At the time of the execution of the Agreement, Checkmate has applied to participate in and certifies compliance with the Data Privacy Framework. As required by the Data Privacy Framework, Checkmate will: (i) provide at least the same level of privacy protection as is required by the Data Privacy Framework principles; (ii) notify Controller if Checkmate makes a determination it can no longer meet its obligation to provide the same level of protection as is required by the Data Privacy Framework principles (in which event Checkmate will cease such processing or take other reasonable and appropriate steps to remediate). Where and to the extent that the Data Privacy Framework applies, Checkmate will use the Data Privacy Framework to lawfully process Covered Personal Data in the United States.

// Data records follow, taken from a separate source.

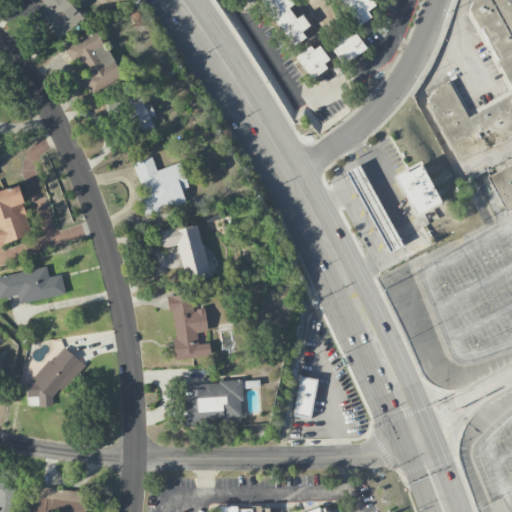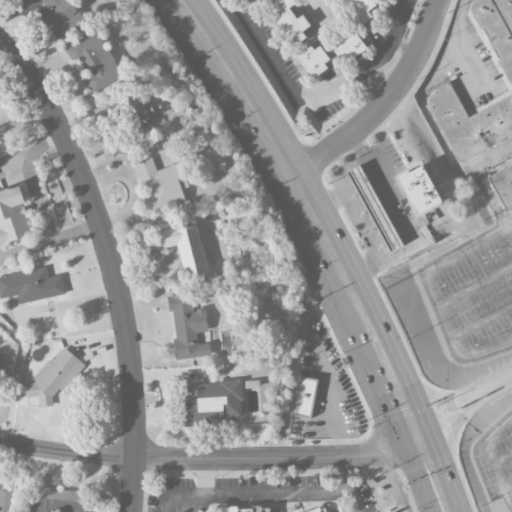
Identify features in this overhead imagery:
building: (358, 10)
building: (58, 16)
building: (287, 20)
road: (394, 32)
building: (347, 47)
building: (313, 60)
building: (93, 62)
building: (480, 87)
building: (480, 87)
road: (309, 91)
road: (383, 103)
road: (427, 112)
building: (140, 115)
road: (341, 171)
building: (502, 182)
building: (502, 184)
building: (159, 186)
building: (417, 189)
building: (418, 189)
road: (39, 204)
building: (373, 208)
building: (373, 208)
road: (309, 211)
building: (12, 216)
road: (394, 221)
road: (386, 234)
road: (106, 236)
building: (186, 248)
road: (401, 250)
road: (362, 259)
building: (31, 285)
road: (434, 294)
building: (187, 327)
building: (0, 353)
building: (52, 379)
road: (492, 389)
road: (427, 391)
building: (304, 397)
building: (211, 402)
road: (443, 419)
road: (335, 420)
road: (453, 430)
traffic signals: (413, 437)
road: (207, 459)
road: (444, 469)
road: (415, 475)
road: (133, 484)
road: (277, 492)
building: (56, 500)
road: (194, 503)
road: (224, 504)
building: (242, 509)
building: (320, 509)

To the extent legally required (for example, if the Data Privacy Framework does not cover the transfer to Checkmate and/or the Data Privacy Framework is invalidated), the Parties are deemed to hereby incorporate, and agree to comply with, the Standard Contractual Clauses set out by the European Commission Decision 2021/914/EU and approved for use in data transfers under the UK GDPR, located at https://eur-lex.europa.eu/eli/dec_impl/2021/914/oj (the "SCCs"). In such case: (i) the Parties will complete the relevant Annexes included with this DPA; and (ii) the Parties represent that they do not believe the laws and practices in any country to which Personal Data is transferred for purposes of the Agreement will prevent the importing Party from fulfilling its obligations under this DPA or the SCCs. By entering into this DPA, to the extent legally required, the Parties are deemed to have signed the EU SCCs incorporated herein, including their Annexes, which are deemed entered into (and incorporated this DPA by this reference) and completed as follows:
To the extent legally required (for example, if the Data Privacy Framework does not cover the transfer to Checkmate and/or the Data Privacy Framework is invalidated), the Parties agree that transfer of Personal Data of UK Data Subject outside the UK, and such transfer is not governed by an adequacy decision made by the Secretary of State in accordance with the relevant provisions of the UK GDPR and the Data Protection Act 2018 are made pursuant to the SCCs as well as the International Data Transfer Addendum to the European Commission's Standard Contractual Clauses for International Data Transfers located at https://ico.org.uk/for-organisations/guide-to-data-protection/
This DPA and all provisions herein shall survive so long as, and to the extent that, the Parties process Covered Data. Upon termination, you will no longer be authorized to access the Service or use any associated data and must promptly delete any Covered Data without undue delay.
In case of contradictions between this DPA and the provisions of the Agreement, unless conflicting with applicable laws, the provisions of the Terms or any Statements of Work shall prevail.
The applicable law and jurisdiction as set forth in the Terms.